Queensland activist Wayne Wharton targets Albanese in campaign to quash the voice
Anthony Albanese’s electorate has been targeted by one of Queensland’s most popular grassroots Aboriginal activists.
Anthony Albanese has been targeted by one of Queensland’s veteran Aboriginal activists, Wayne Wharton, who spent the weekend campaigning against the voice across the Prime Minister’s Sydney seat.
The traditional owner and Kooma man from Cunnamulla in western Queensland accused Mr Albanese and the government of lying to Australian voters about the voice, which he believes is opposed by a majority of Indigenous people.
Mr Wharton and a group of eight fellow campaigners travelled to Sydney to letterbox-drop thousands of “vote no” flyers to the homes of voters in Mr Albanese’s electorate of Grayndler, as well as across the neighbouring electorate of Barton, held by Indigenous Australians Minister Linda Burney.
Banners proclaiming “F..k your voice, it’s not ours” hung behind the group as its members met people at markets and shops.
“How do 16 million people get to decide how 800,000 of us live?” Mr Wharton said.
“On false information, they are going to go to the polls to create a mechanism that disempowers the sovereignty of First Nations people. These people have the right to know what the majority of blackfellas out there actually want.”
Mr Wharton, a member of the Sovereign Embassies Working Group, warned the voice in its current form would take away self-determination by giving power to a panel of “cherrypicked blackfellas”.
“The first law that we grow up with when we are taught to live in this county is that we don’t talk about other people’s country,” he said.
“These people choose to ignore in return for six-figure fees, and positions and social security … they will be cherrypicked blackfellas that sing the song the government or any other governments want to hear.” Mr Wharton believes a treaty is the better step towards reconciliation and is getting others to put their name to a petition in support of that.
The trip to Sydney is the first in a series of roadshows Mr Wharton hopes to conduct in the lead-up to a referendum, spurred forward by the “really positive” and “encouraging” reception at Marrickville train station, markets, local shopping centres and the Redfern Festival.
“People have been saying to us that they are concerned about the lack of information and the lack of security and detail about First Nations peoples’ rights,” Mr Wharton said.
“That’s what is coming out loud and clear in our two days here.
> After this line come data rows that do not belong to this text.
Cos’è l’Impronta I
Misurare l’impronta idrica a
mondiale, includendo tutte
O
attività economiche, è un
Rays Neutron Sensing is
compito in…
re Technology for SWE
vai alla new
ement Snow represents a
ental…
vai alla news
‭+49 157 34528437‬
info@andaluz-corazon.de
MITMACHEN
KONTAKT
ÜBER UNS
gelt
That’s pretty amazing, I didn’t think it was so obvious.
“They say they appreciated us coming down here to have the conversation because they were believing that they were doing the right thing by supporting the yes vote, to find out that they were tightening the rope.
“It's not fair that people should be put in that position.”
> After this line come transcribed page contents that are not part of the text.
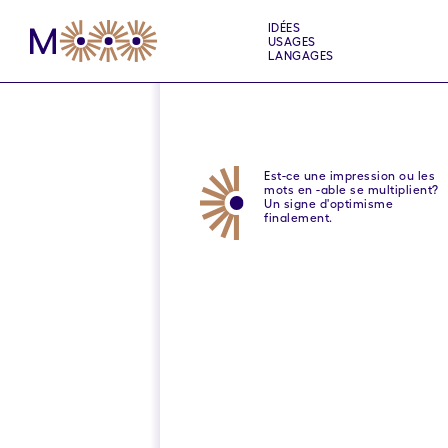
IDÉES
USAGES
LANGAGES
Est-ce une impression ou les
mots en -able se multiplient?
Un signe d'optimisme
finalement.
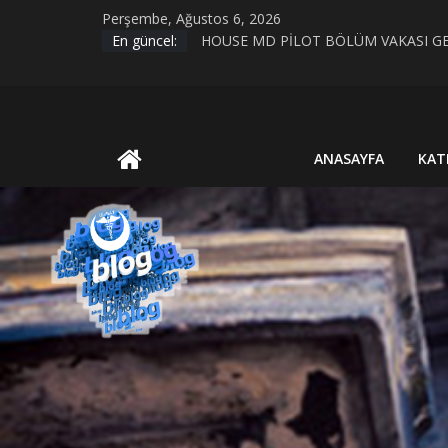
Skip
Perşembe, Ağustos 6, 2026
to
KIRIK KALPLER DURAĞI
En güncel:
content
HOUSE MD PİLOT BÖLÜM VAKASI GE
Evrim Teorisi ve Bilimsel Bilgiye Giriş
MİAZMA (MIASMA) TEORİSİ
UluBAT
BİYOLOJİK CİNSİYET VE TOPLUMSAL
ANASAYFA
KAT
Blog
Ya
Öyle
Değilse?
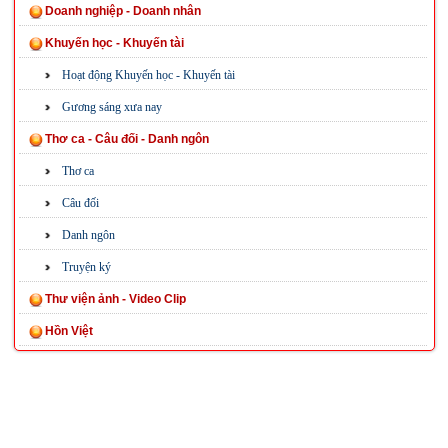
Doanh nghiệp - Doanh nhân
Khuyến học - Khuyến tài
Hoạt động Khuyến học - Khuyến tài
Gương sáng xưa nay
Thơ ca - Câu đối - Danh ngôn
Thơ ca
Câu đối
Danh ngôn
Truyện ký
Thư viện ảnh - Video Clip
Hồn Việt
The campaigner now has his sights on Melbourne, held by Greens leader Adam Bandt and independent MP Zali Steggall’s Sydney seat of Warringah, which the group hopes to visit in the coming months.
The Indigenous voice to parliament has been contentious among First Nations communities. Invasion Day rallies nationwide on January 26 became a platform for the grassroots No campaign.
The Queensland activist’s campaign is separate from that being run by independent senator Lidia Thorpe, although he backs her stand.
The former Greens senator resigned from the party last month after disagreeing with its stance on the voice, moving to the Senate crossbench to stand for black sovereignty.
“The Greens should be very ashamed of themselves,” Mr Wharton said.
“Especially the leader. If anyone has to look themselves in the mirror, it should be him.”